Resolvi fatiar o dia com uma pequena sesta antes do anoitecer. Certas tardes exigem um reforço de sono, para que a mente descanse e as energias da criação possam ser ativadas.
Acordo em meio a notícias sobre os problemas criados para a população com a greve de ônibus, que deve ser justa mas pune injustamente os que dependem do transporte coletivo para trabalhar, estudar e circular com conforto pelas ruas da cidade. Os que não têm carro nem outra opção, pois o metrô, prometido há mais de trinta anos, não avança por mais que seja necessário, essencial, indispensável.
O telefone toca e meu amigo me consulta sobre um livro passarinheiro que anda construindo. Quer aportuguesar a palavra “loop” do inglês. Respondo argumentando sobre o fato de que se tantos usam o inglês para expressar o que poderia ser dito em bom português não há nenhum impedimento se adaptarmos para a língua pátria o idioma gringo. É o que mais se faz por aí. No momento em que publicar que as andorinhas fazem um “lupe” rasante, ele estará se antecipando aos dicionários e introduzindo um novo termo que logo estará na boca do povo, que o adotará.

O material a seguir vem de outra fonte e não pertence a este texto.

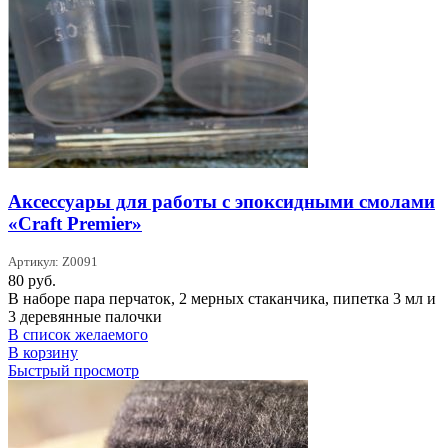
Аксессуары для работы с эпоксидными смолами
«Сraft Premier»
Артикул: Z0091
80
руб.
В наборе пара перчаток, 2 мерных стаканчика, пипетка 3 мл и
3 деревянные палочки
В список желаемого
В корзину
Быстрый просмотр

Foi o que aconteceu com uma canção minha e do Milton Nascimento. Estávamos nos Estados Unidos e ele iria gravar um disco. Para contar a história de um amigo músico que conhecera lá, ele começou a escrever uma letra em inglês e me chamou para que a terminássemos juntos. Era um caso, comum na vida de todos nós, de encontros e desencontros. Um se vai, o outro fica. Quando o primeiro volta, o outro já se foi. Porque você também deixou a cidade, meu amigo?
Feita a letra, e terminada a melodia e a harmonia, fomos mostrar a nossa cria, que já tinha um nome: “Unencounter”. Os letristas americanos que a ouviam logo argumentavam que aquela palavra não existia em inglês. Foram dizer isso logo para mim que, depois da segunda dose, improvisava na língua deles, dando terminações inglesas para vocábulos latinos. Eles se admiravam: você diz que não fala inglês mas emprega palavras eruditas.
Juntamos, eu e o Milton, a partícula negativa “un” ao termo “encounter”, encontro.
Perguntávamos se eles entendiam o que queríamos dizer, eles assentiam. E se há encontro, como não existe desencontro? Que país é este em que o encontrar é eterno e não há nunca o desencontrar? Naqueles tempos nem me lembrei do verso de Vinícius: “ a vida é a arte do encontro, embora haja tanto desencontro nesta vida.”
Se eles entendiam o que queríamos dizer e se era nosso desejo, introduzimos, com a gravação do disco Journey to dawn, a palavra “unencounter” no idioma deles.
Em português, nossa cria veio a se chamar “Canção da América”, canto à amizade que resiste ao tempo, à distância e às intempéries.
Esta crônica foi originalmente publicada no Estado de Minas, em março de 2012.